In the unedited version of the film, Hercules is castrated (!!) by the freaks, not killed, and their actual attack on Cleopatra was a scene that didn't make it in the final cut. In fact, the original running time of the film was over 90 minutes, but the studio considered the content too controversial for audiences and chopped it down to just over an hour. Wikipedia tells me that no one has seen the full version since the film was released, but I swear I remember seeing Cleopatra attacked under a tree, as well as a scene with the conjoined twins in bed with one of their husbands.

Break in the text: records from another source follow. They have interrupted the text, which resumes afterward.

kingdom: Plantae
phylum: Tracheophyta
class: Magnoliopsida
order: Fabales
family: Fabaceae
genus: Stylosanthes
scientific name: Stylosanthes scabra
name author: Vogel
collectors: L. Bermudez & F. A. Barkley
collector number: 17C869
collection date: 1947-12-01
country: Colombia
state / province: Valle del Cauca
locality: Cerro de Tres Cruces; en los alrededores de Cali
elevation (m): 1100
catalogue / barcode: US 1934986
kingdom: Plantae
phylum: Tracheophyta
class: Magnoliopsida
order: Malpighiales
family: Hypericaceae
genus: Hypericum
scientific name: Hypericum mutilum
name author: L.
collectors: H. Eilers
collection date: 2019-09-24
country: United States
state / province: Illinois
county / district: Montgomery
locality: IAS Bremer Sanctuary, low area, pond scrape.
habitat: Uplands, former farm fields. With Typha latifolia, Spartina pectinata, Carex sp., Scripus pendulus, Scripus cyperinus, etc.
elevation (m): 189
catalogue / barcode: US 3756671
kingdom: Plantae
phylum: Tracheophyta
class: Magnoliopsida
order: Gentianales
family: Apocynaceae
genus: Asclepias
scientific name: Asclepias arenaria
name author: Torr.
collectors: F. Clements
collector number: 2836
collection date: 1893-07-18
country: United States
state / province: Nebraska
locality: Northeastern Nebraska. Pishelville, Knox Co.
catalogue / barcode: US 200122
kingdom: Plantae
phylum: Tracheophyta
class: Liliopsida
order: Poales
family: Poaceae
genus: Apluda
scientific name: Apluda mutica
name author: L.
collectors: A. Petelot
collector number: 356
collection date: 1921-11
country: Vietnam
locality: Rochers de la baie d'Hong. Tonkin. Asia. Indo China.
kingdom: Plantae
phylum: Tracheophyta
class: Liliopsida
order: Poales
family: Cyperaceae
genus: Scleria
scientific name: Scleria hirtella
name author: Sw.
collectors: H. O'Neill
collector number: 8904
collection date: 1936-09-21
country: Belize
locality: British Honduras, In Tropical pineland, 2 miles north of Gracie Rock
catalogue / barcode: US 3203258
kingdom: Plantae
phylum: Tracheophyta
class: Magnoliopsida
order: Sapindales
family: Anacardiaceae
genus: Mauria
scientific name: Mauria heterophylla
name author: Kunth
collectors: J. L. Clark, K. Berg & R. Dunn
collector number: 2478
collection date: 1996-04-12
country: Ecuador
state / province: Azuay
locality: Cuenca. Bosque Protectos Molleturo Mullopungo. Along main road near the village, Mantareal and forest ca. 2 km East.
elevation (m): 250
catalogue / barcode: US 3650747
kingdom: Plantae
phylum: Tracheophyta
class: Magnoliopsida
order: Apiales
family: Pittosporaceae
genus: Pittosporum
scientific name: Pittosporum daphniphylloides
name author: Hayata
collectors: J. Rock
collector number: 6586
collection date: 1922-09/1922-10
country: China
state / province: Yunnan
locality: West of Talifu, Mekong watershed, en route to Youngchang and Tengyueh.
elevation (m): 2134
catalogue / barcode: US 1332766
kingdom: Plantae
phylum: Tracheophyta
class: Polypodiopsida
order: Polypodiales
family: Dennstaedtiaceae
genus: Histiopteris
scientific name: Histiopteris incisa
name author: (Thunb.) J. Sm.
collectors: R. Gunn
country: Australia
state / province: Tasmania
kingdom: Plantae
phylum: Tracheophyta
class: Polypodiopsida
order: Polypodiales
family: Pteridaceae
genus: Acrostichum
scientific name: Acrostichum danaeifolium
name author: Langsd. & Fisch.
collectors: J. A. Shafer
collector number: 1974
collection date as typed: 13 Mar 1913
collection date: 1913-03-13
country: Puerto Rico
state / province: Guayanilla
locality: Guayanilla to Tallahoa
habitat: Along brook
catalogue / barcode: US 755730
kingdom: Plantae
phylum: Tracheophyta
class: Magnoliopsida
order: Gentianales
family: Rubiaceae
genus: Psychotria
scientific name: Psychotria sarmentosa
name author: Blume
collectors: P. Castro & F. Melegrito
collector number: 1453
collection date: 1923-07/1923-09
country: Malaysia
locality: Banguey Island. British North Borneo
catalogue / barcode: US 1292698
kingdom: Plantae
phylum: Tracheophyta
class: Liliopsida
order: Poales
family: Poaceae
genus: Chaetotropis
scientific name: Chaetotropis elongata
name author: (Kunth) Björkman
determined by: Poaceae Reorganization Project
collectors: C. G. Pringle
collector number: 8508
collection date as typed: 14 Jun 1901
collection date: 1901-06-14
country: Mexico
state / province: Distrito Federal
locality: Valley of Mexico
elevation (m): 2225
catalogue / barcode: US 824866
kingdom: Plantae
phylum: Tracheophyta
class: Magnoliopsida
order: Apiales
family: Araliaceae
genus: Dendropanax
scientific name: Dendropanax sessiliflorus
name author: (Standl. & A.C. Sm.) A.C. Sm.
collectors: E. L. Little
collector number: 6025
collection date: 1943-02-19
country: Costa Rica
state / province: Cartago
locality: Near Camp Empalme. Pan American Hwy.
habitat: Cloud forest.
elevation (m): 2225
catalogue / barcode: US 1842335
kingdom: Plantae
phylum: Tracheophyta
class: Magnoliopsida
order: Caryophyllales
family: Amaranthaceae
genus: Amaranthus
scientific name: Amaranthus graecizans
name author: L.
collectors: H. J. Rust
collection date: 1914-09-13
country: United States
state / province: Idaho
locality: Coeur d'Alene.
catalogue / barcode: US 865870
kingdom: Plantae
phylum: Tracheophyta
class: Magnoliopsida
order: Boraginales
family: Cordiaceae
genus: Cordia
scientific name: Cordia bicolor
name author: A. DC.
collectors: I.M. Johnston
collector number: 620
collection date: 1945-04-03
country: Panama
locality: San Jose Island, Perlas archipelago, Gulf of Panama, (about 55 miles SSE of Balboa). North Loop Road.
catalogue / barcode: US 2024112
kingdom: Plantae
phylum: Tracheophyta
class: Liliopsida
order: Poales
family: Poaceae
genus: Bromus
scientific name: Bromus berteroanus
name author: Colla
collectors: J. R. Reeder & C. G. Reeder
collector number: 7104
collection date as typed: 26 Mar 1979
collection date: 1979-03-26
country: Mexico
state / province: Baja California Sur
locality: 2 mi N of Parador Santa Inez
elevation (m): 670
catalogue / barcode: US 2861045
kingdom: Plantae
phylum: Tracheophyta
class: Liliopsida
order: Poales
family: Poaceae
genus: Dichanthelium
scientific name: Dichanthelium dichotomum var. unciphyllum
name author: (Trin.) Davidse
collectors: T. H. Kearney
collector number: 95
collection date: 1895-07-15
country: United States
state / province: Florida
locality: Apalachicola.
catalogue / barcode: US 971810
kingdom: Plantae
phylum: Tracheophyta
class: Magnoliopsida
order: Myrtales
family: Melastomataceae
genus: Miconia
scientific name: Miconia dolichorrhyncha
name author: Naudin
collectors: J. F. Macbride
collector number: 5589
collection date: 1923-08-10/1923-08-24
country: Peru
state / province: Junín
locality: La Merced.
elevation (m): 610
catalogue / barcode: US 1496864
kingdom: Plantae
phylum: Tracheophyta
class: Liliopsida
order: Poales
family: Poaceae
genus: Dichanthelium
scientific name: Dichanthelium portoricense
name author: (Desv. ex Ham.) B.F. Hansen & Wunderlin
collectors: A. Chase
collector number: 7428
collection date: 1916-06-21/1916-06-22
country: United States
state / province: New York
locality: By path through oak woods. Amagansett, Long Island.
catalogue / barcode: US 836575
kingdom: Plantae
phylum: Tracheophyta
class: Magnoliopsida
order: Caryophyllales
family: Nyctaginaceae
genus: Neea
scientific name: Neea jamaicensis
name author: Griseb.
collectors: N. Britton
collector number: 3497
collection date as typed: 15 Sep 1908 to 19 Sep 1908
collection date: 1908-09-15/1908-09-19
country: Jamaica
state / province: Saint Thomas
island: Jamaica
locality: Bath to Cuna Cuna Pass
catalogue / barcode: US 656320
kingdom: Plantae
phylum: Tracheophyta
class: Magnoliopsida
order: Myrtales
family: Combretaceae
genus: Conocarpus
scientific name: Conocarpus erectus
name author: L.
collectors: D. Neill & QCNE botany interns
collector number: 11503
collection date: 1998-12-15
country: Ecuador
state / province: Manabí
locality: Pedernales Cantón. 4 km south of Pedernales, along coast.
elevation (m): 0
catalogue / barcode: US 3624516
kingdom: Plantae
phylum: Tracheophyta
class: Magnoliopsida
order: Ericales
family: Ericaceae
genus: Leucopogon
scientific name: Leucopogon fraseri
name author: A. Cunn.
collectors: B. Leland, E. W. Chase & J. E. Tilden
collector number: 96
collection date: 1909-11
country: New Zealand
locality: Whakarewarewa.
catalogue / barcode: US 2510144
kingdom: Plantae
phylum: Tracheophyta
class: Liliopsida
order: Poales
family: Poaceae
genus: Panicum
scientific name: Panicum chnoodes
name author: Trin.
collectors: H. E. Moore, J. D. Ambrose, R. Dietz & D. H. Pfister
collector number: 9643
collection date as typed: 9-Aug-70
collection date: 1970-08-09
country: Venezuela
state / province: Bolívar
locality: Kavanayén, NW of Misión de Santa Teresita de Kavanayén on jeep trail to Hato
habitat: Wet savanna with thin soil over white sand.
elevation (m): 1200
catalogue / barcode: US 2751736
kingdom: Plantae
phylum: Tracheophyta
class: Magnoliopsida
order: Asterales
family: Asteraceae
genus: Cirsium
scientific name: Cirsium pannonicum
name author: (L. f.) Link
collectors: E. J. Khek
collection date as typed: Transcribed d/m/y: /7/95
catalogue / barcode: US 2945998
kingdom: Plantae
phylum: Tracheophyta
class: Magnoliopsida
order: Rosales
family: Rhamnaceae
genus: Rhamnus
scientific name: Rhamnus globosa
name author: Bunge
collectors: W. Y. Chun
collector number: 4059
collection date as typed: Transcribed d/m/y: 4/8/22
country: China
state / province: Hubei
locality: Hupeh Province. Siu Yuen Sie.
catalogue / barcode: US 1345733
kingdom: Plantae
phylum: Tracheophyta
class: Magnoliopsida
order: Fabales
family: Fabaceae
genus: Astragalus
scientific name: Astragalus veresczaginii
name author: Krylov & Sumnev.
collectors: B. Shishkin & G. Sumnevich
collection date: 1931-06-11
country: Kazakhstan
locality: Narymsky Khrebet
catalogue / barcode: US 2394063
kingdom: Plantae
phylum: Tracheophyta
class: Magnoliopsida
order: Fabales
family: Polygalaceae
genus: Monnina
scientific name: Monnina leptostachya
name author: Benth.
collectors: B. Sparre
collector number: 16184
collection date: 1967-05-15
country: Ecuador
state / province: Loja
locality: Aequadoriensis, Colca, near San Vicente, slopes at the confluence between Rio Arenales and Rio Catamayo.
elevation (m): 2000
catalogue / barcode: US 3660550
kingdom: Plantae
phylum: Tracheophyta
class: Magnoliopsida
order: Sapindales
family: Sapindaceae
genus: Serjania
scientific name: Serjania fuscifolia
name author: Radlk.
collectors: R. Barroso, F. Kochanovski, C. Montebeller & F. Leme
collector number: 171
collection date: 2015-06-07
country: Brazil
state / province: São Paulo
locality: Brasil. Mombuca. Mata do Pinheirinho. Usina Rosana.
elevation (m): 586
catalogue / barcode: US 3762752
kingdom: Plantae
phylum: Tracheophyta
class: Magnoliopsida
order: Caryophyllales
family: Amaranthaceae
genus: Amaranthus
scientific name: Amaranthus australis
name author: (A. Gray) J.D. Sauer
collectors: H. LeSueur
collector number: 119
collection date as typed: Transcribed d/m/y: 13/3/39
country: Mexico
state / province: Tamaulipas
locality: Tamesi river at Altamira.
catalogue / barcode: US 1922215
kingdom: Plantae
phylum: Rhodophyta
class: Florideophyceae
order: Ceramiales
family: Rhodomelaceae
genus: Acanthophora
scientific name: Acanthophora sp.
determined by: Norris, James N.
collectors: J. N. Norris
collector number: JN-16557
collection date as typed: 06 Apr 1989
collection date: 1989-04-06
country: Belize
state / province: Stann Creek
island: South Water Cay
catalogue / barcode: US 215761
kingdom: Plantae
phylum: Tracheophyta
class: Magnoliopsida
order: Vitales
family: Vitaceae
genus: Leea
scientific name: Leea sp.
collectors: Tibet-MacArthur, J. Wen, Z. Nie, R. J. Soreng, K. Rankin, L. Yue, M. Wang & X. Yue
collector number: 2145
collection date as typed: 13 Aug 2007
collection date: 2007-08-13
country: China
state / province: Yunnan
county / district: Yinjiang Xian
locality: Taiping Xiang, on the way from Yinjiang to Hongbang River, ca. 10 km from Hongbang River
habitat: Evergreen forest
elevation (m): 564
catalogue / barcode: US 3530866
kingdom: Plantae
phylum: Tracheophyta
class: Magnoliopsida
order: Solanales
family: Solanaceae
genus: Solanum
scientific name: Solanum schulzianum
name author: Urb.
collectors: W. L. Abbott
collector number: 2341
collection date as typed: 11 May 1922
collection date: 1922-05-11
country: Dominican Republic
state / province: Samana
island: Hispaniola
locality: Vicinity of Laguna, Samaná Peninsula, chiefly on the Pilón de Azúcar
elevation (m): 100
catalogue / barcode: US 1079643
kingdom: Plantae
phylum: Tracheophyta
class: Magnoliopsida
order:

I must have seen that someplace, because I'm not that imaginative.

Making Freaks at all was a big gamble for MGM. Originally, Myrna Loy was slated to play Cleopatra and Jean Harlow, Venus, but Irving Thalberg ultimately decided not to have any of his A List in the picture. The gamble did not pay off, particularly for Browning, because the film bombed and the studio couldn't wash its hands fast enough. Even though Lon Chaney was a tremendous draw for MGM, it seems that having someone play deformity was better box office than people who actually lived with them.

 * but probably not that late and probably at The Roxie.